Personal information
- Full name: Leo Thomas Tyrrell
- Born: 2 June 1915 North Melbourne, Victoria
- Died: 12 April 1969 (aged 53) Mentone, Victoria
- Original team: Northern Districts / North Melbourne CYMS (CYMSFA)
- Height: 183 cm (6 ft 0 in)
- Weight: 89 kg (196 lb)

Playing career^{1}
- Years: Club / Games (Goals)
- 1933–39: North Melbourne / 22 (7)
- 1940, 1942: Collingwood / 02 (0)
- Total:  / 24 (7)
- ^{1} Playing statistics correct to the end of 1942.

= Leo Tyrrell =

Australian rules footballer, born 1914

Leo Thomas Tyrrell (2 June 1915 – 12 April 1969) was an Australian rules footballer who played with North Melbourne and Collingwood in the Victorian Football League (VFL).

==Family==
The son of John Harold Tyrrell (1886-1966), and Mary Amelia Tyrrell (1879–1952), née Crump, Leo Thomas Tyrrell was born at North Melbourne, Victoria on 2 June 1915.

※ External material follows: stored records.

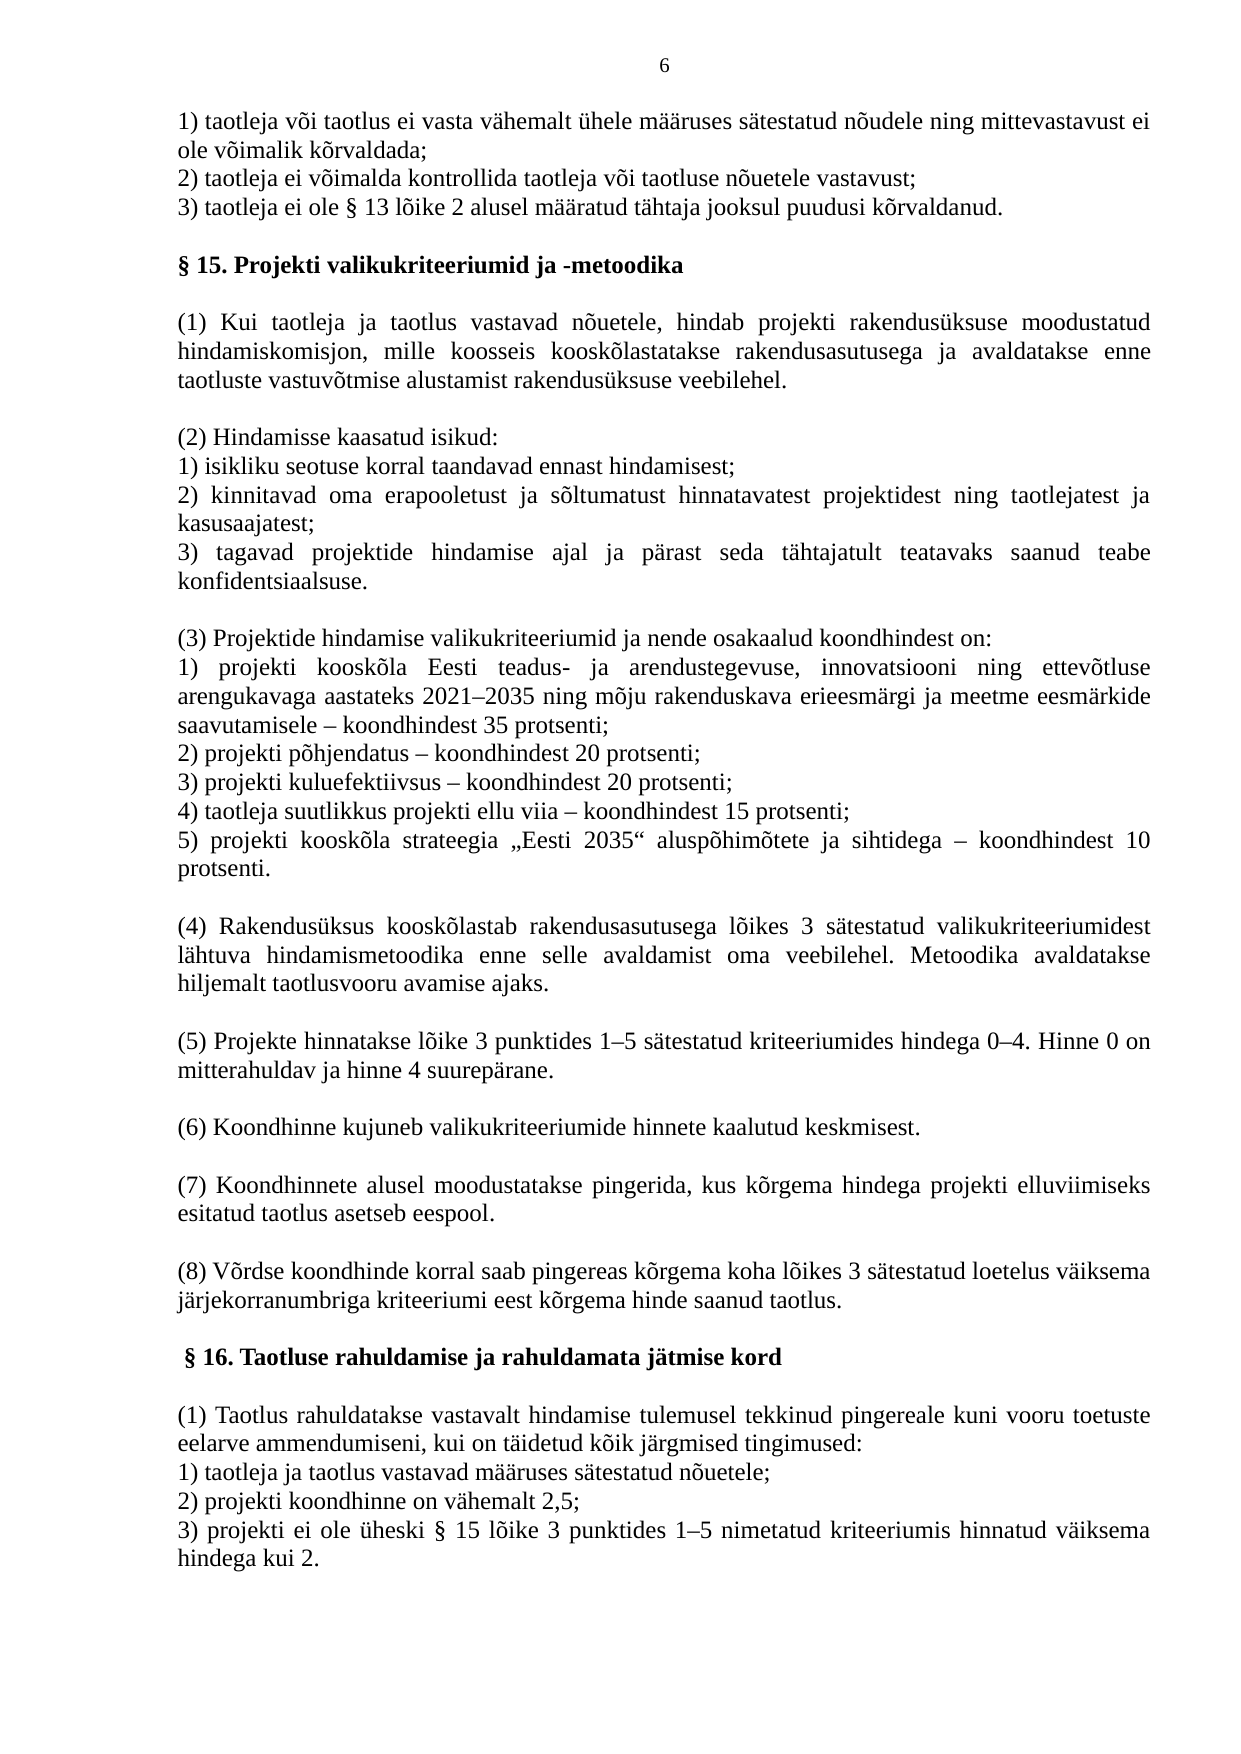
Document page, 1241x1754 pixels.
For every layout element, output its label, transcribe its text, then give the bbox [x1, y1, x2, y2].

text 1) taotleja ja taotlus vastavad määruses sätestatud nõuetele; [177, 1457, 1152, 1486]
text (7) Koondhinnete alusel moodustatakse pingerida, kus kõrgema hindega projekti elluviimiseks esitatud taotlus asetseb eespool. [177, 1170, 1152, 1227]
text 3) taotleja ei ole § 13 lõike 2 alusel määratud tähtaja jooksul puudusi kõrvaldanud. [177, 192, 1152, 221]
text § 16. Taotluse rahuldamise ja rahuldamata jätmise kord [177, 1342, 1152, 1371]
text (4) Rakendusüksus kooskõlastab rakendusasutusega lõikes 3 sätestatud valikukriteeriumidest lähtuva hindamismetoodika enne selle avaldamist oma veebilehel. Metoodika avaldatakse hiljemalt taotlusvooru avamise ajaks. [177, 911, 1152, 997]
text 2) projekti põhjendatus – koondhindest 20 protsenti; [177, 738, 1152, 767]
text § 15. Projekti valikukriteeriumid ja -metoodika [177, 250, 1152, 278]
text 1) isikliku seotuse korral taandavad ennast hindamisest; [177, 451, 1152, 480]
text 5) projekti kooskõla strateegia „Eesti 2035“ aluspõhimõtete ja sihtidega – koondhindest 10 protsenti. [177, 825, 1152, 882]
text 4) taotleja suutlikkus projekti ellu viia – koondhindest 15 protsenti; [177, 796, 1152, 825]
text (1) Taotlus rahuldatakse vastavalt hindamise tulemusel tekkinud pingereale kuni vooru toetuste eelarve ammendumiseni, kui on täidetud kõik järgmised tingimused: [177, 1400, 1152, 1457]
text 3) projekti ei ole üheski § 15 lõike 3 punktides 1–5 nimetatud kriteeriumis hinnatud väiksema hindega kui 2. [177, 1515, 1152, 1572]
text (2) Hindamisse kaasatud isikud: [177, 422, 1152, 451]
text (8) Võrdse koondhinde korral saab pingereas kõrgema koha lõikes 3 sätestatud loetelus väiksema järjekorranumbriga kriteeriumi eest kõrgema hinde saanud taotlus. [177, 1256, 1152, 1313]
text (6) Koondhinne kujuneb valikukriteeriumide hinnete kaalutud keskmisest. [177, 1112, 1152, 1141]
text 1) projekti kooskõla Eesti teadus- ja arendustegevuse, innovatsiooni ning ettevõtluse arengukavaga aastateks 2021–2035 ning mõju rakenduskava erieesmärgi ja meetme eesmärkide saavutamisele – koondhindest 35 protsenti; [177, 652, 1152, 738]
text 2) taotleja ei võimalda kontrollida taotleja või taotluse nõuetele vastavust; [177, 163, 1152, 192]
text 2) projekti koondhinne on vähemalt 2,5; [177, 1486, 1152, 1515]
text 2) kinnitavad oma erapooletust ja sõltumatust hinnatavatest projektidest ning taotlejatest ja kasusaajatest; [177, 480, 1152, 537]
text (3) Projektide hindamise valikukriteeriumid ja nende osakaalud koondhindest on: [177, 623, 1152, 652]
text (5) Projekte hinnatakse lõike 3 punktides 1–5 sätestatud kriteeriumides hindega 0–4. Hinne 0 on mitterahuldav ja hinne 4 suurepärane. [177, 1026, 1152, 1083]
text 3) tagavad projektide hindamise ajal ja pärast seda tähtajatult teatavaks saanud teabe konfidentsiaalsuse. [177, 537, 1152, 595]
text (1) Kui taotleja ja taotlus vastavad nõuetele, hindab projekti rakendusüksuse moodustatud hindamiskomisjon, mille koosseis kooskõlastatakse rakendusasutusega ja avaldatakse enne taotluste vastuvõtmise alustamist rakendusüksuse veebilehel. [177, 307, 1152, 393]
text 3) projekti kuluefektiivsus – koondhindest 20 protsenti; [177, 767, 1152, 796]
text 1) taotleja või taotlus ei vasta vähemalt ühele määruses sätestatud nõudele ning mittevastavust ei ole võimalik kõrvaldada; [177, 106, 1152, 163]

He married Lorna Ann Luscombe (1921-1993) on 2 April 1945.

==Football==
===North Melbourne (VFL)===
Granted a clearance to North Melbourne Seconds from North Melbourne Old Boys Football Club in April 1933, and cleared to the North Melbourne Firsts in July 1933, Tyrrell made his debut, replacing Syd Barker (injured knee, previous Saturday), for the North Melbourne First XVIII, against South Melbourne, at the Arden Street Oval, on 8 July 1933:
"North Melbourne has a promising recruit in Tyrrel [sic], a local youngster, who was brought into the side at the last moment.
 Strongly built and a determined runner, he did well on the half-forward wing." — Sun News-Pictorial, 10 July 1933.

===Collingwood (VFL)===
Tyrrell was cleared from North Melbourne to Collingwood on 5 June 1940, and made his debut for Collingwood against Fitzroy, at Victoria Park, on 29 June 1940.

==Military service==
He served in the RAAF during the Second World War.

==Death==
He died at his residence in Mentone, Victoria on 12 April 1969.